▶ **TASK INSTRUCTIONS**
1 > Do these statements agree with the text on the yellow vest protests? (a) The protests began over a fuel tax hike. (b) The yellow vest movement is linked to the National Rally. (c) Le Pen placed the European election on May 26, 2019. Answer yes or no for each, quoting the deciding words of the text.
2 > Can you write the next part of the text on the yellow vest protests, continuing after its last sentence?

Tens of thousands of demonstrators have staged nine straight weeks of protests against President Emmanuel Macron's economic reforms that they say favour the elite.

The leader of the National Rally, formally known as the National Front, urged the movement to make the EU vote a referendum on the president's policies.

"In the context of the healthy popular revolt of the yellow vests, this European election on May 26, 2019 (..) offers the opportunity to unravel the political crisis born out of blindness, intransigence, class contempt, economic despoliation, and the human disconnect of a president," Le Pen told an election rally for her National Rally party.

The yellow vest movement has become a thorn in Macron's side. Born out of anger over a fuel tax hike, the protests have since spiralled into discontent with the president and have at times turned violent.

Although the movement has no overarching leader and is not linked to any political party or union, it does broadly share some of the far-right party's demands. Those include proportional representation in parliament, direct democracy through Swiss-style referendums, less European integration, and the president's resignation.

▶ **INFORMATION SHOWN**
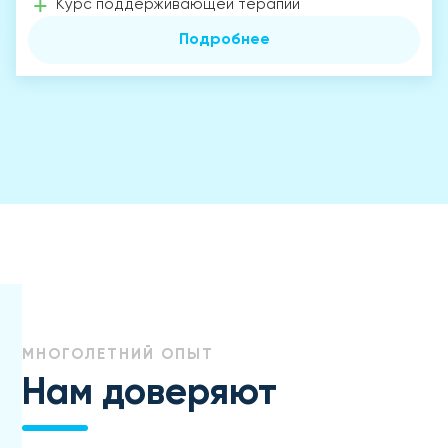
Курс поддерживающей терапии
Подробнее
МНОГОЛЕТНИЙ ОПЫТ
Нам доверяют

▶ **EXPECTED RESULTS**
1 >
(a) Yes: "Born out of anger over a fuel tax hike"
(b) No: "is not linked to any political party or union"
(c) Yes: "this European election on May 26, 2019"

2 >
"If Macron does not have the wisdom to go back to the people by dissolving parliament, then let the political arbitrage come from European elections," Le Pen said, as her supporters chanted for Macron to quit.

Both Le Pen and France's far-left leader Jean-Luc Melenchon have expressed their sympathies with the yellow vests and called for their support.

Le Pen is not running in the European election as she wants to remain in the French parliament. Instead, she presented 23-year-old Jordan Bardella as the party's leading candidate.

Reuters
Marine Le Pen and Jordan BardellaReuters

Le Pen said: "the battle is now between nationalists and globalists."

Macron's La Republique en Marche and the far-right party last faced off in the presidential vote of 2017.

However, since the start of the yellow vest protests in November, Le Pen's National Rally had gained in the polls with 24%, while Macron's party, whose own popularity has dwindled, scored 18%.